> _INSTRUCTION_:
Pictures are to be omitted; everything else in the data must be transcribed exactly.

> _EXCERPTED RECORDS_:
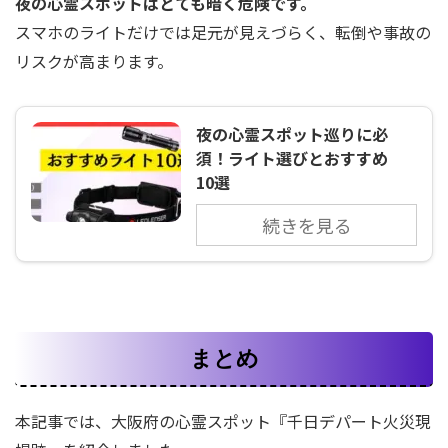
夜の心霊スポットはとても暗く危険です。
スマホのライトだけでは足元が見えづらく、転倒や事故の
リスクが高まります。
夜の心霊スポット巡りに必
須！ライト選びとおすすめ
10選
続きを見る
まとめ
本記事では、大阪府の心霊スポット『千日デパート火災現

> _WRITTEN RESPONSE_:
夜の心霊スポットはとても暗く危険です。
スマホのライトだけでは足元が見えづらく、転倒や事故の
リスクが高まります。
夜の心霊スポット巡りに必
須！ライト選びとおすすめ
10選
続きを見る
まとめ
本記事では、大阪府の心霊スポット『千日デパート火災現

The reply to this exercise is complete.